Alternatives to Using a 401(k) for a Home Purchase

You may not need a 401(k) loan or withdrawal to begin with. If your mortgage lender allows it, you can make a down payment of less than 20%. While a 20% down payment is standard, you only have to pay your minimum down payment. If your down payment is less than 20%, you get charged monthly Private Mortage Insurance premiums until you own 20% of your home’s equity. Generally, paying for these premiums is better than taking money from your 401(k).

Before using your retirement funds to pay for a down payment, consider any alternatives you have available:

1. Savings and Investment Accounts (CDs, Stocks, Bonds, etc.)

Check any liquid assets you have available. Before getting a mortgage, make sure your income supports the monthly mortgage payments and that you have savings for emergencies. Check how much house can i afford calculator to help you determine your affordability.

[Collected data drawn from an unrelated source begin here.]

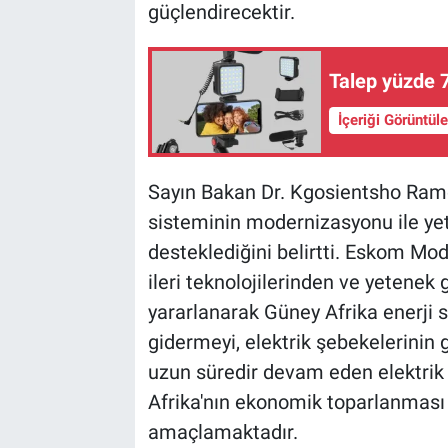
güçlendirecektir.
Talep yüzde 7
İçeriği Görüntül
Sayın Bakan Dr. Kgosientsho Ramo
sisteminin modernizasyonu ile yeten
desteklediğini belirtti. Eskom Mod
ileri teknolojilerinden ve yetenek
yararlanarak Güney Afrika enerji s
gidermeyi, elektrik şebekelerinin g
uzun süredir devam eden elektrik k
Afrika'nın ekonomik toparlanması 
amaçlamaktadır.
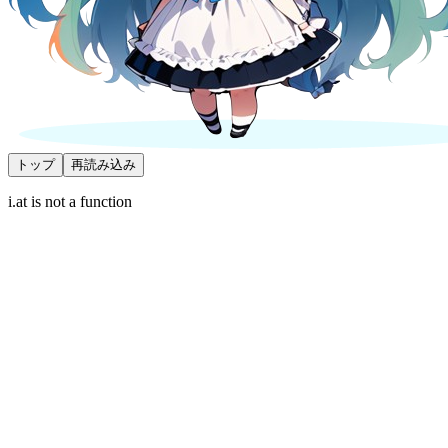
トップ
再読み込み
i.at is not a function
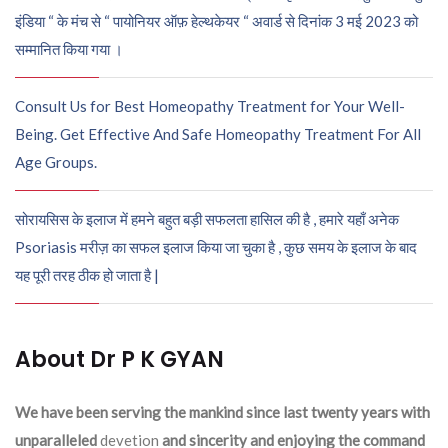
इंडिया “ के मंच से “ पायोनियर ऑफ़ हेल्थकेयर “ अवार्ड से दिनांक 3 मई 2023 को
सम्मानित किया गया ।
Consult Us for Best Homeopathy Treatment for Your Well-
Being. Get Effective And Safe Homeopathy Treatment For All
Age Groups.
सोरायसिस के इलाज में हमने बहुत बड़ी सफलता हासिल की है , हमारे यहाँ अनेक
Psoriasis मरीज़ का सफल इलाज किया जा चुका है , कुछ समय के इलाज के बाद
यह पूरी तरह ठीक हो जाता है |
About Dr P K GYAN
We have been serving the mankind since last twenty years with
unparalleled
devetion
and sincerity and enjoying the command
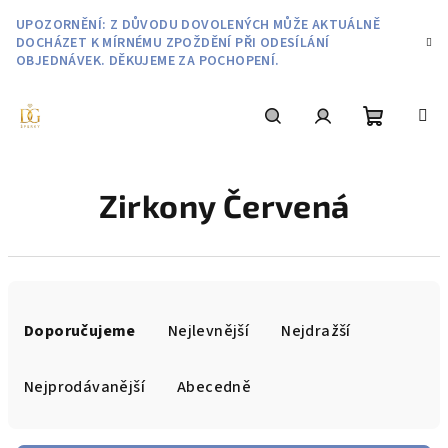
Přejít
UPOZORNĚNÍ: Z DŮVODU DOVOLENÝCH MŮŽE AKTUÁLNĚ
na
DOCHÁZET K MÍRNÉMU ZPOŽDĚNÍ PŘI ODESÍLÁNÍ
obsah
OBJEDNÁVEK. DĚKUJEME ZA POCHOPENÍ.
Nákupní
Hledat
Přihlášení
Zirkony Červená
košík
Ř
a
Doporučujeme
Nejlevnější
Nejdražší
z
e
Nejprodávanější
Abecedně
n
í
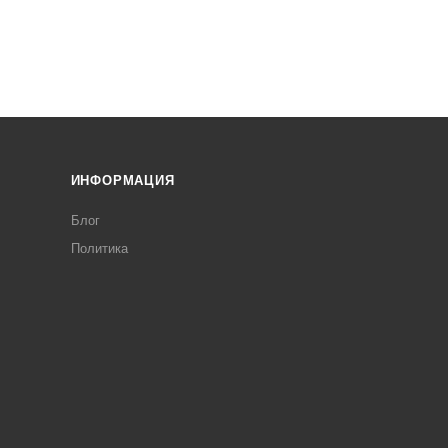
ИНФОРМАЦИЯ
Блог
Политика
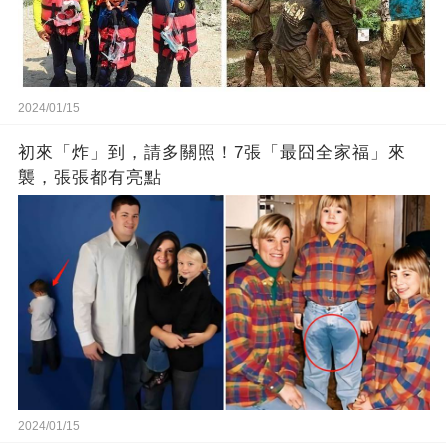
2024/01/15
初來「炸」到，請多關照！7張「最囧全家福」來
襲，張張都有亮點
2024/01/15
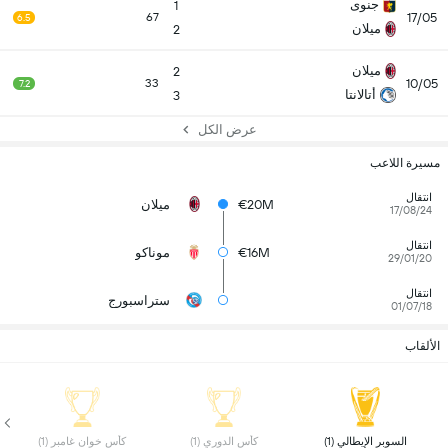
جنوى
1
17/05
67
6.5
ميلان
2
ميلان
2
10/05
33
7.2
أتالانتا
3
عرض الكل
مسيرة اللاعب
انتقال
€20M
ميلان
17/08/24
انتقال
€16M
موناكو
29/01/20
انتقال
ستراسبورج
01/07/18
الألقاب
 السوبر الإيطالي (1) 
 كأس الدوري (1) 
 كأس خوان غامبر (1) 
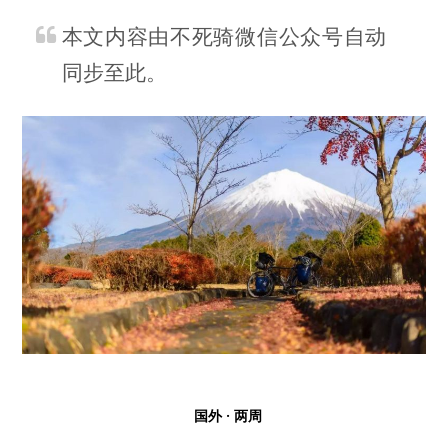
本文内容由不死骑微信公众号自动
同步至此。
国外 · 两周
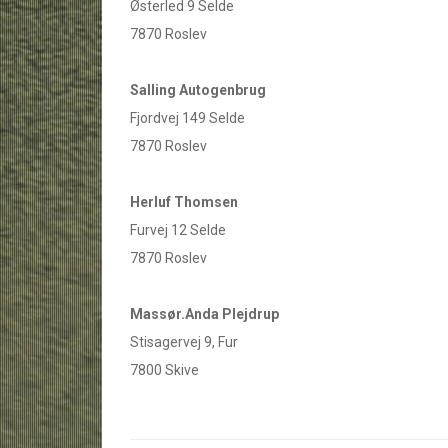
Østerled 9 Selde
7870 Roslev
Salling Autogenbrug
Fjordvej 149 Selde
7870 Roslev
Herluf Thomsen
Furvej 12 Selde
7870 Roslev
Massør.Anda Plejdrup
Stisagervej 9, Fur
7800 Skive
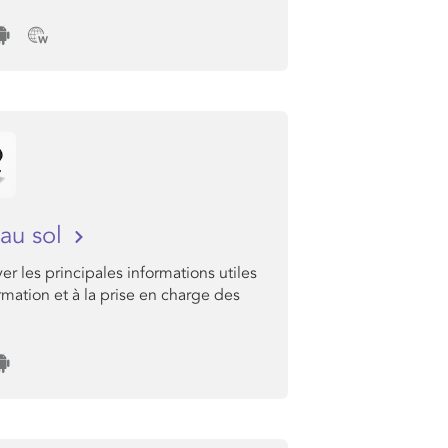
au sol
er les principales informations utiles
ormation et à la prise en charge des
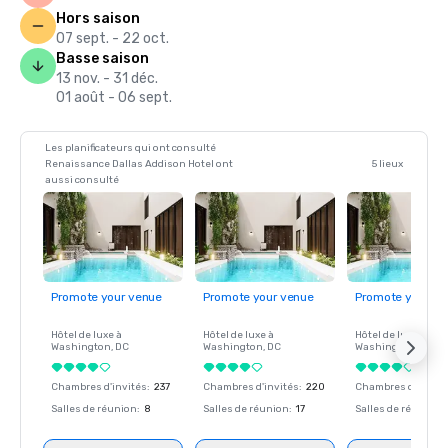
Hors saison
07 sept. - 22 oct.
Basse saison
13 nov. - 31 déc.
01 août - 06 sept.
Les planificateurs qui ont consulté
Renaissance Dallas Addison Hotel ont
5 lieux
aussi consulté
Promote your venue
Promote your venue
Promote your ve
Hôtel de luxe à
Hôtel de luxe à
Hôtel de luxe à
Washington
, DC
Washington
, DC
Washington
, DC
Chambres d'invités
:
237
Chambres d'invités
:
220
Chambres d'invité
Salles de réunion
:
8
Salles de réunion
:
17
Salles de réunion
:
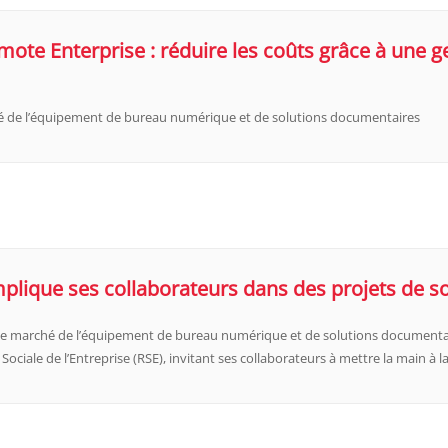
ote Enterprise : réduire les coûts grâce à une g
hé de l’équipement de bureau numérique et de solutions documentaires
plique ses collaborateurs dans des projets de so
 le marché de l’équipement de bureau numérique et de solutions documentaire
ociale de l’Entreprise (RSE), invitant ses collaborateurs à mettre la main à l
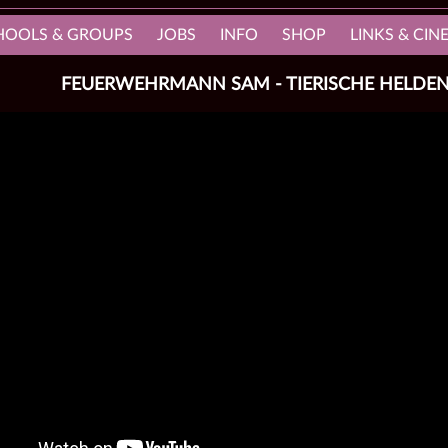
HOOLS & GROUPS
JOBS
INFO
SHOP
LINKS & CI
FEUERWEHRMANN SAM - TIERISCHE HELDE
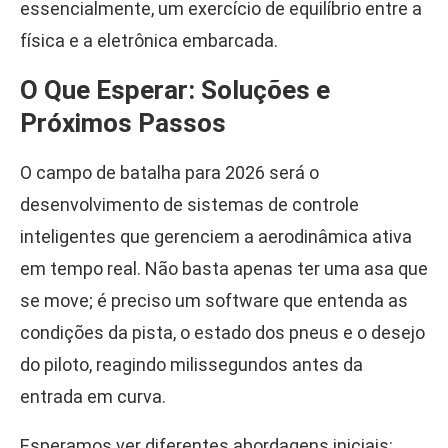
essencialmente, um exercício de equilíbrio entre a
física e a eletrônica embarcada.
O Que Esperar: Soluções e
Próximos Passos
O campo de batalha para 2026 será o
desenvolvimento de sistemas de controle
inteligentes que gerenciem a aerodinâmica ativa
em tempo real. Não basta apenas ter uma asa que
se move; é preciso um software que entenda as
condições da pista, o estado dos pneus e o desejo
do piloto, reagindo milissegundos antes da
entrada em curva.
Esperamos ver diferentes abordagens iniciais:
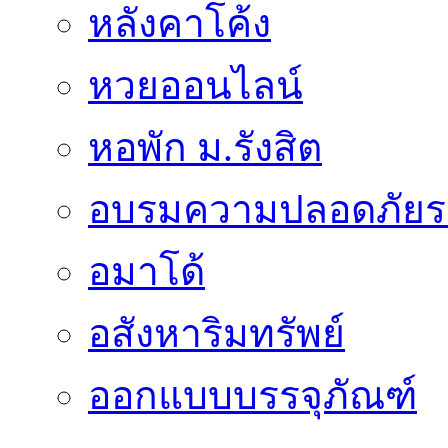
หลังคาโค้ง
หวยออนไลน์
หอพัก ม.รังสิต
อบรมความปลอดภัยร
อมาโด้
อสังหาริมทรัพย์
ออกแบบบรรจุภัณฑ์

2. Federal and State Government First-Time Home Buyer Programs

The federal government has many first-time home buyer programs with lower minimum down payments and down payment assistance programs. You should also check with your state’s local housing authority because each state has unique first-time home buyer programs.

3. Family and Friends

Getting a family gift can help you secure a down payment without having to take on unnecessary debt or compromise your retirement funds. This family gift cannot be a loan.

4. Personal Loans

Banks and other lenders will give you a personal loan if your creditworthiness is high. However, this will add to your Debt-to-Income (DTI) ratio, which may affect your mortgage conditions and eligibility.

5. IRA

If you have an IRA, there are special provisions for first-time home buyers. If you have not owned a primary residence in the past two years, you can withdraw up to $10,000 without incurring the 10% early withdrawal penalty (additional amounts have the 10% penalty). This amount will still be considered taxable income.

6. 401(k) Loan or 401(k) Withdrawal

Only after considering all the above options should you take money out from your 401(k). Your 401(k) should be your last resort because of both the penalties and lost retirement funds.